Na base de apoio, está a bancada do PT, outra força do Congresso e vinculada diretamente à figura do presidente da República. Completam a lista o deputado Elmar Nascimento (União-BA) e o senador Davi Alcolumbre (União-AP). No União Brasil – o terceiro maior partido do Legislativo – e hoje são os aliados mais fortes de Lira e Pacheco, respectivamente, coordenando suas bancadas e interferindo na escolha de cargos federais em troca de votos. O partido é um pêndulo na atual composição de forças do parlamento.
Disputa ferrenha
No day after da eleição dos presidentes e dos integrantes das mesas diretoras da Câmara e do Senado, as principais forças começarão uma disputa ferrenha pelo controle das comissões do Congresso. Esses colegiados voltarão a ter protagonismo, após um período de ressaca nos últimos quatro anos. As comissões não funcionaram durante o pico da pandemia de covid-19 e foram reabertas sem votar projetos relevantes. Além disso, tiveram as emendas no Orçamento reduzidas a zero. Agora, as comissões voltaram a ter dinheiro e pauta na agenda, o que aumenta a cobiça pelos cargos nesses grupos.

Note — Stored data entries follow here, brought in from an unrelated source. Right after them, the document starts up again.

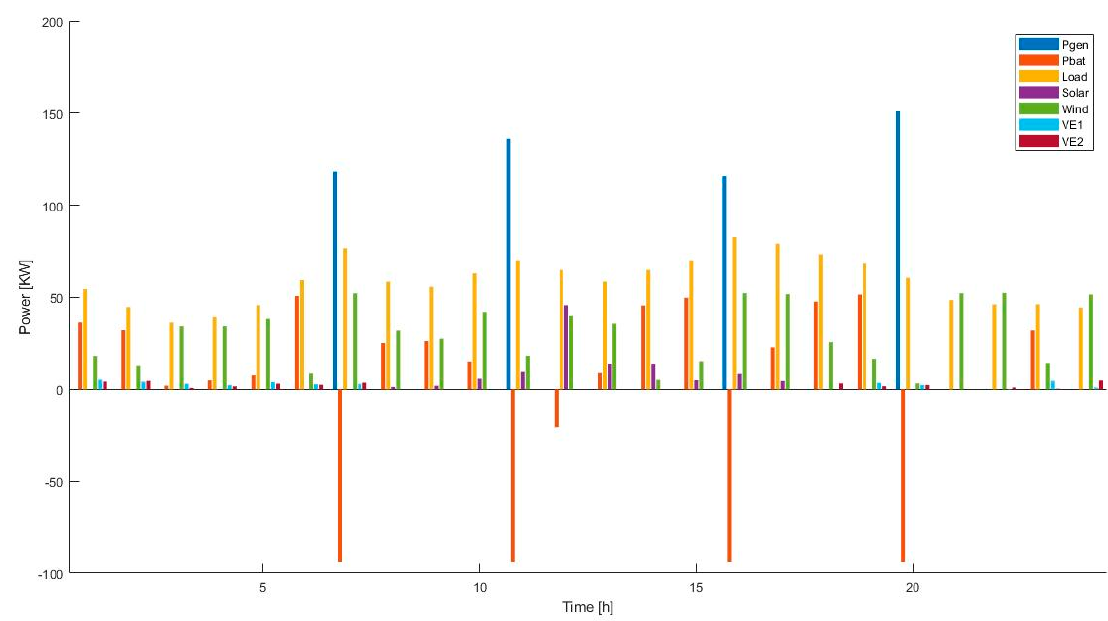
Figure 1. Microgrid (MG) operation during 24 hours when the system is new. Energies 2020 , 13 , 957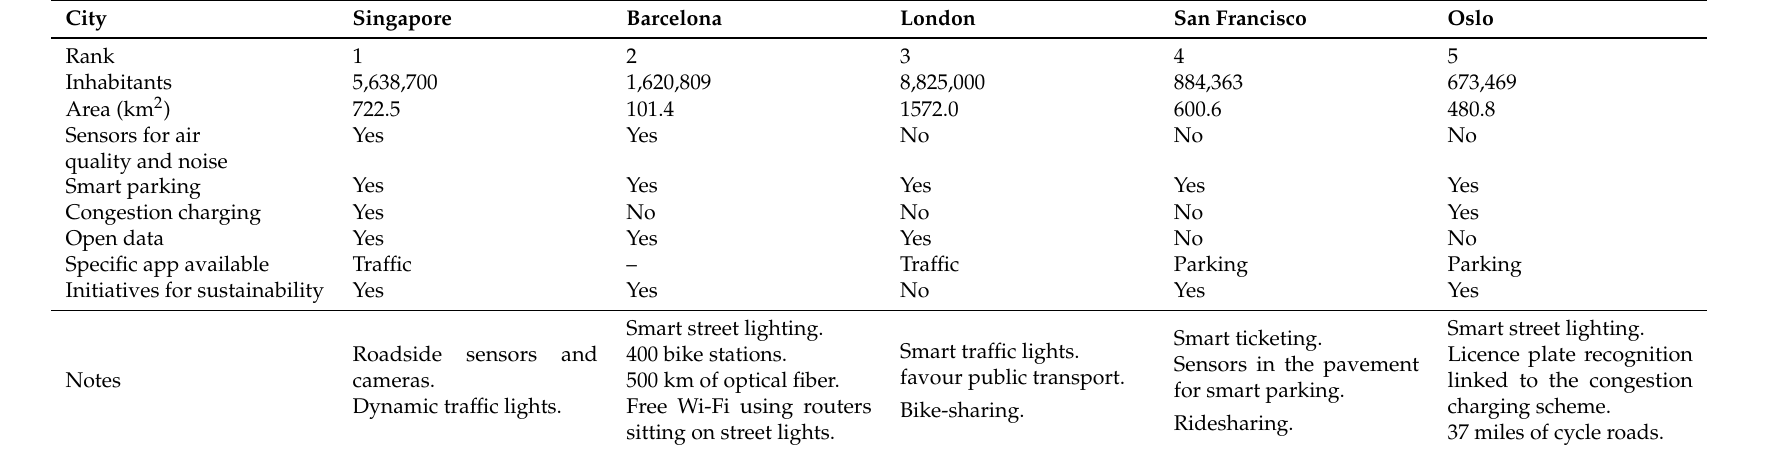
Table 2. Features related to smart traffic in the top five smart cities in the world (data as of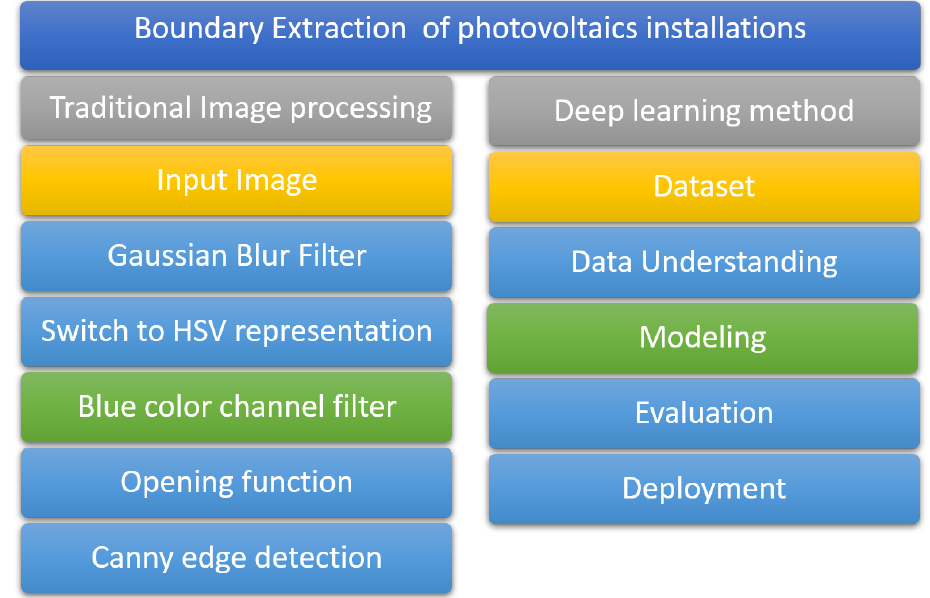
Figure 1. Steps of boundary extraction by image analysis with two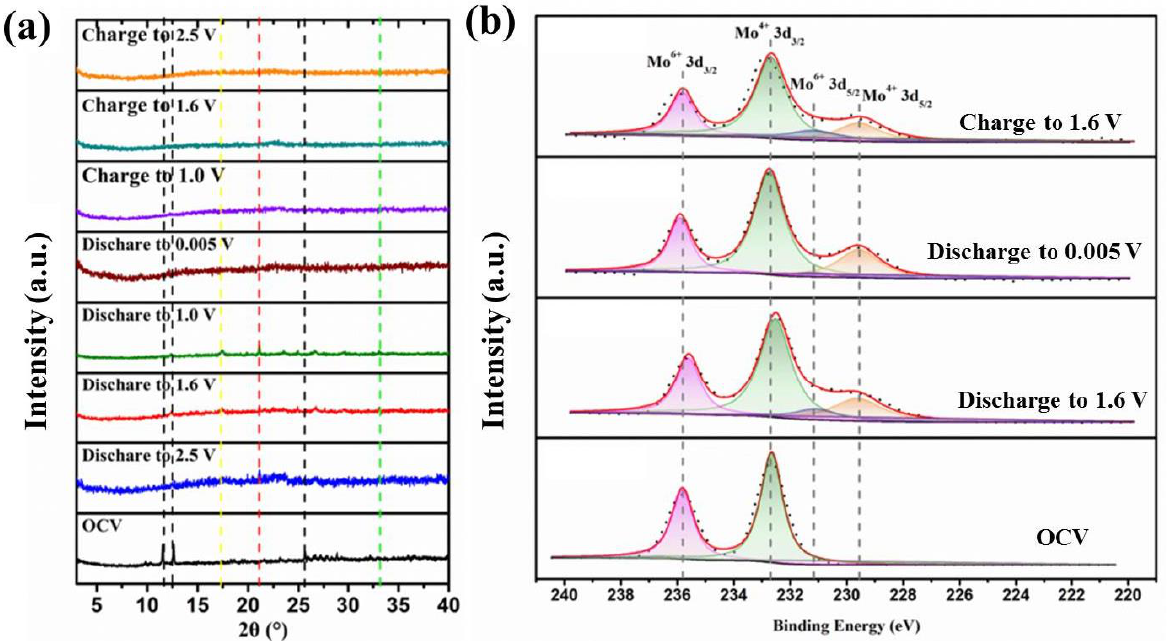
Figure 4. ( a ) E x -situ XRD patterns of the AMT/PDA electrode with different charge-discharge state, ( b ) E x -situ XPS spectrums of Mo 3d for the AMT/PDA electrode with different charge-discharge state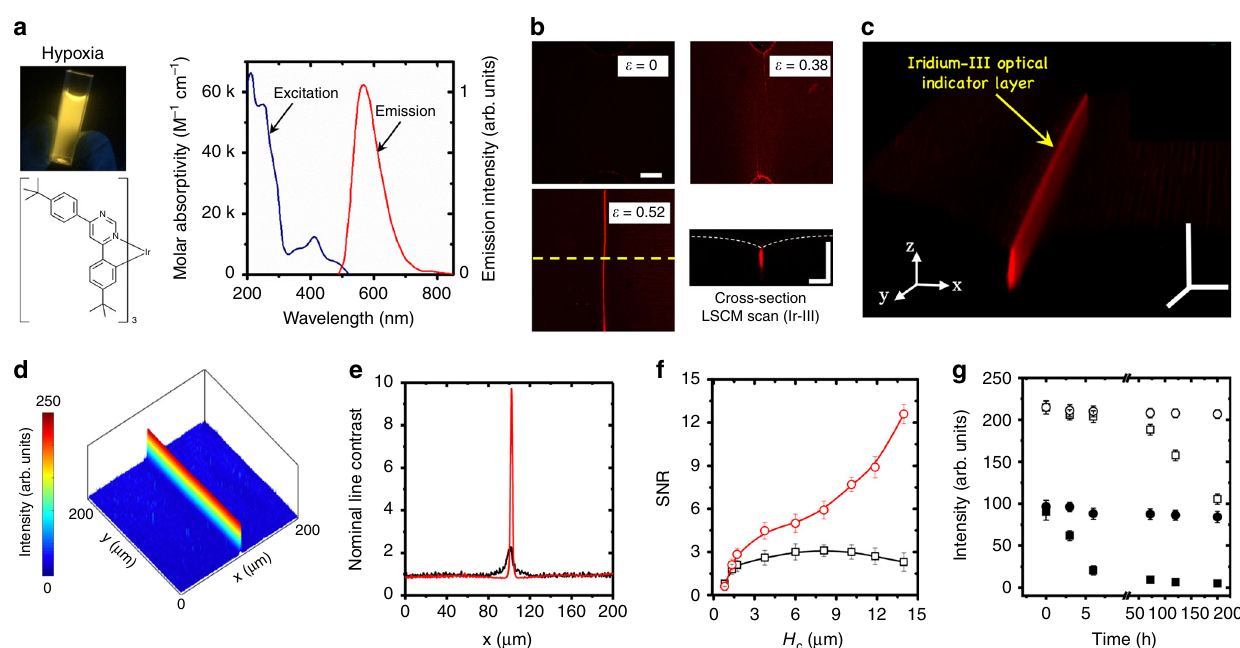
Fig. 2 The generation of ultra-high contrast signal. a Ir-III complex and its excitation and emission spectrum ( b ) Top and cross-sectional views of signal generated by an Ir-III indicator layer; ( c ) A signal image of red blade with ultra-high contrast signal from 3D LSCM reconstruction. d The analysed results for top view signal in the selected image in ( b ). e Comparison of the nominal line contrast (NLC) for the selected areas in ( b ) (red line) and Fig. 1e (green line). f The scaling of signal noise ratio (SNR) versus self-contact depth ( H c ) for fl uorescein o-acrylate (FoA, black symbol) and Iridium-III (IR-III, red symbol). g A time lapsing tracking of signal intensities in ( b ) and Fig. 1e at ε comp = 0.52, circle for FoA, square for Ir-III, hollow for the peak signals, solid for the background signals. All scale bars are 30 μ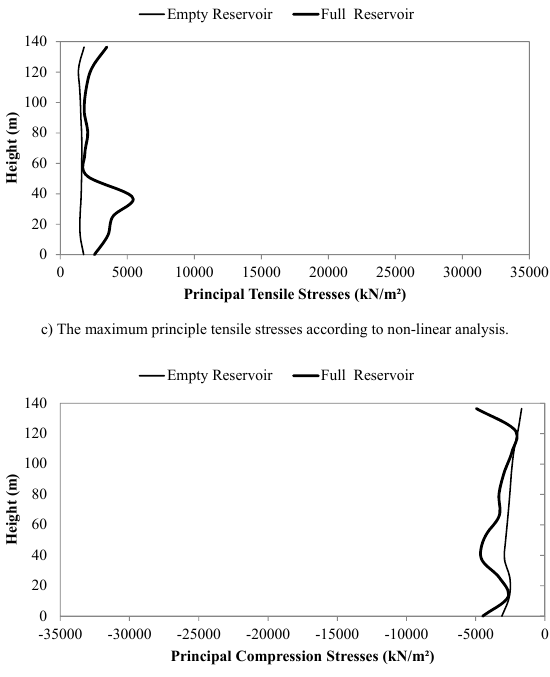
Fig. 26. The maximum principle compressive and tensile stresses during earthquake.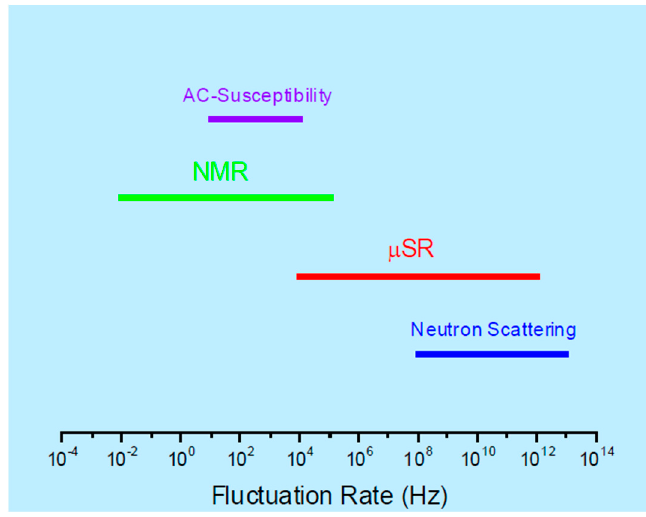
Figure 7. Time windows for several experimental probes on magnetism.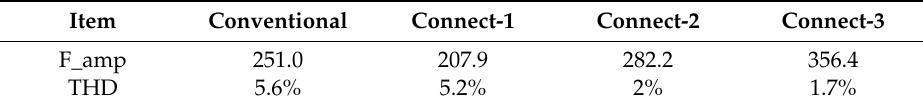
Table 4. Main parameters of the in-wheel motor.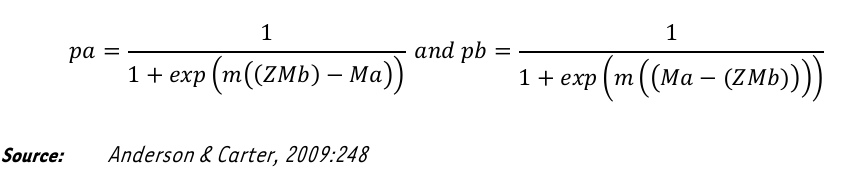
Data used to analyse the Conflict Success Function (CSF) in the Logistics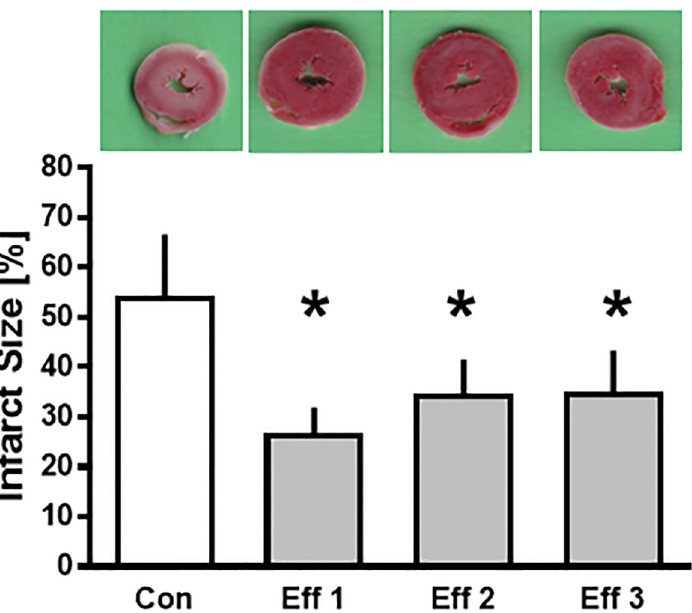
Fig 2. Infarct size measurement. Histogram shows the infarct size of controls (Con) and administration of effluent after IPC (Eff 1, Eff 2, Eff 3). Data are presented as mean ± SD, � P < 0.05 vs. Con. Representative TTC stained slices of the respective hearts.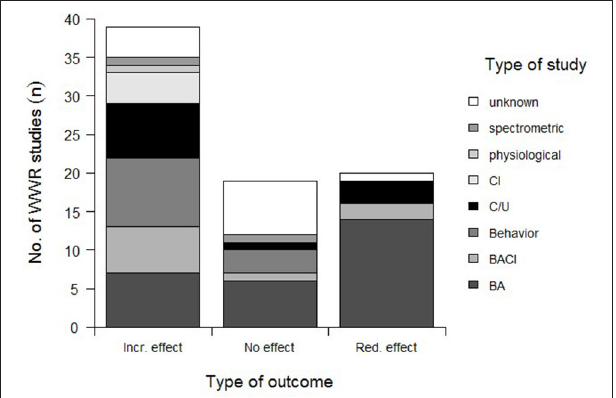
FIGURE 1 | Findings of the effectiveness of Wildlife Warning Reflectors (WWR) to reduce Wildlife-Vehicle collisions (WVC). Study designs included before-after (BA), control-impact (CI), before-after-control-impact (BACI), or cover/uncover (C/U) study approaches, as well as behavioral, physiological, and spectrometric evaluations. Unknown study designs ( N = 12) did not provide information on the applied design or the information was not accessible.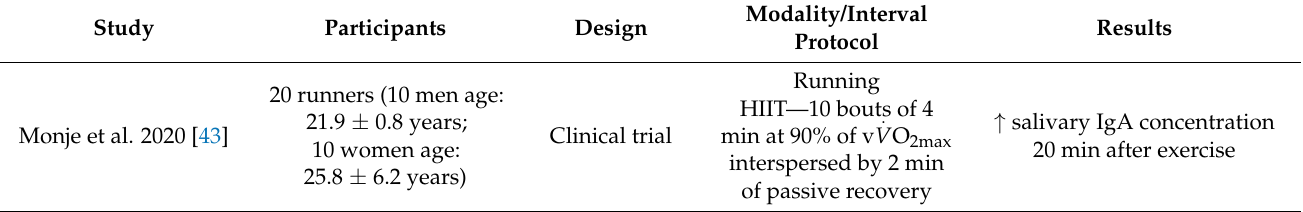
Table 1. Summarize of studies investigating the acute effects of interval training on immune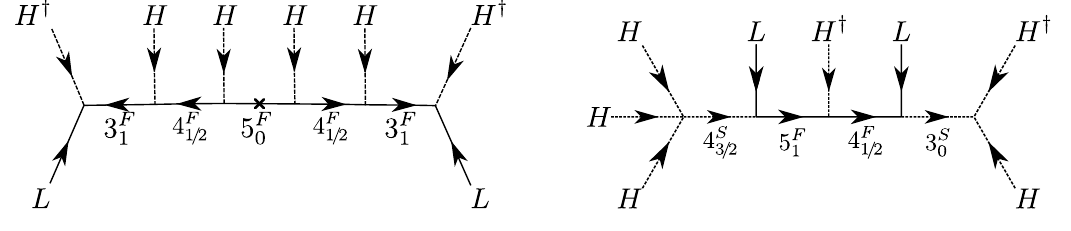
Figure 7 . The two genuine diagrams at d =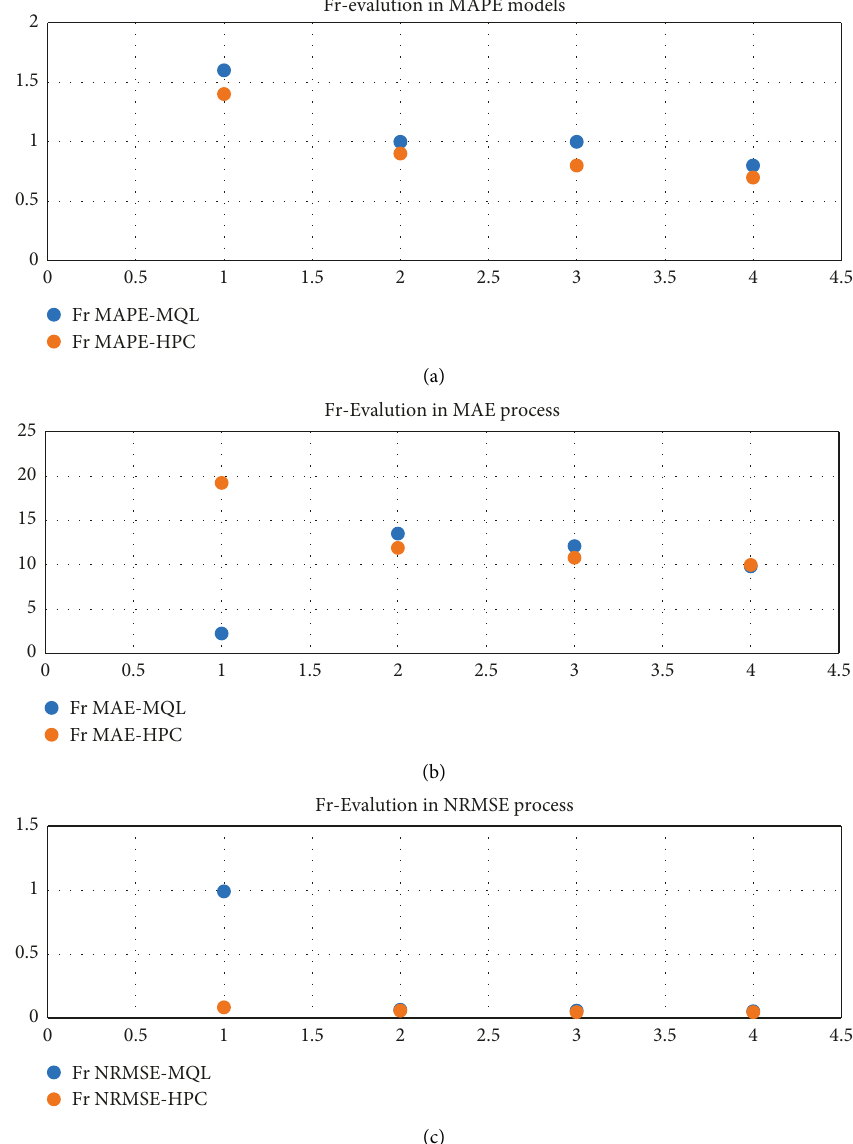
Figure 4: (a–c) Machine learning performance for reducing machining force. (a) Fr-evaluation in MAPE models. (b) Fr-evaluation in MAE process. (c) Fr-evaluation in NRMSE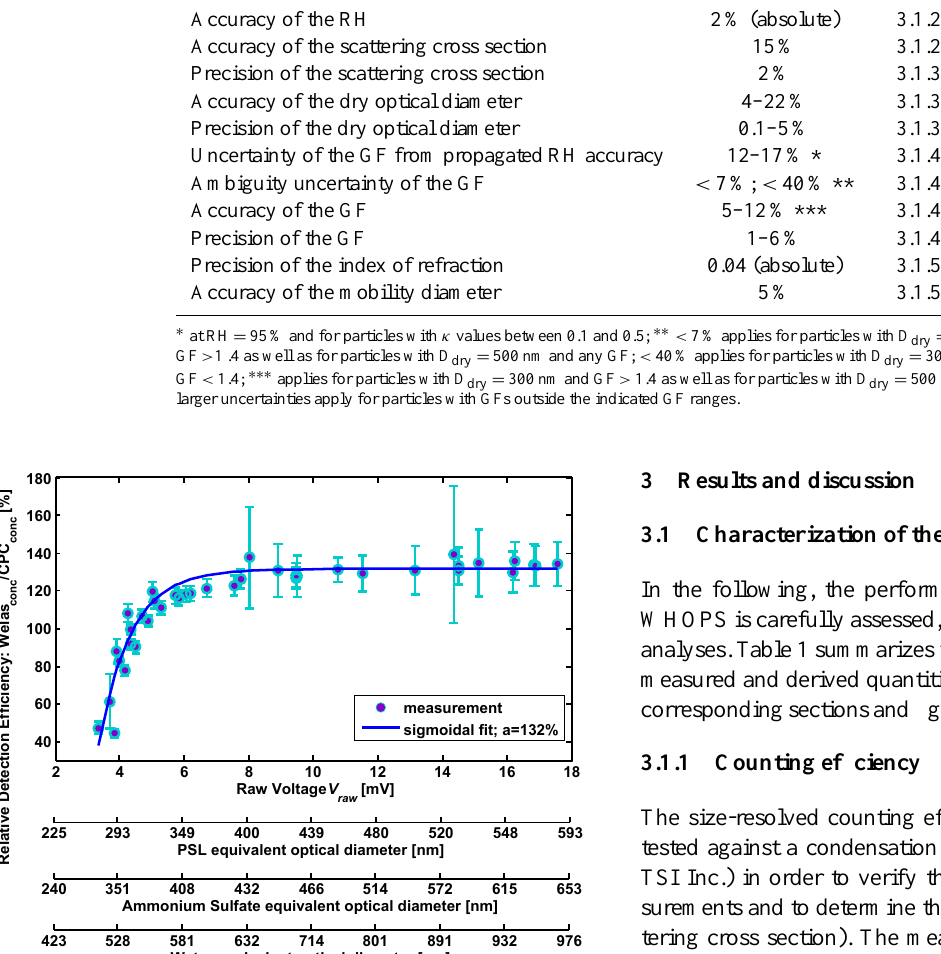
Table 1. List of uncertainties (1 SD) of all relevant measured and derived quantities (given as relative uncertainties if not otherwise stated). The last two columns contain references to more detailed error analysis figures and to the sections containing the detailed discussion. Description Section Figure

Os colegiados mais disputados são a Comissão de Constituição e Justiça (CCJ) da Câmara, a CCJ do Senado e a Comissão Mista de Orçamento (CMO) do Congresso. As duas primeiras são responsáveis por chancelar as principais propostas de lei e de mudanças na Constituição antes do plenário em cada uma das casas. A CMO, por sua vez, formada por deputados e senadores, é por onde passam o Orçamento da União proposto pelo governo e as emendas parlamentares, principal instrumento político dos congressistas para fidelizar suas bases eleitorais nos Estados e municípios.
As comissões de Direitos Humanos e Relações Exteriores das duas casas também entram na lista de prioridades, ao serem ocupadas por congressistas que militam nessas áreas e buscam ter protagonismo ao comandar os colegiados. Há ainda a Comissão de Assuntos Econômicos (CAE) do Senado, com o poder de conceder empréstimos para os Estados e avaliar a pauta econômica, e a Comissão de Desenvolvimento Regional da Casa, que interfere em obras e projetos de interesse direto dos parlamentares nos Estados e municípios. A eleição das presidências da Câmara e do Senado, nesta quarta, não encerrará a negociação pelas comissões, que devem seguir em disputa até março, mês previsto para serem instaladas e começar os trabalhos.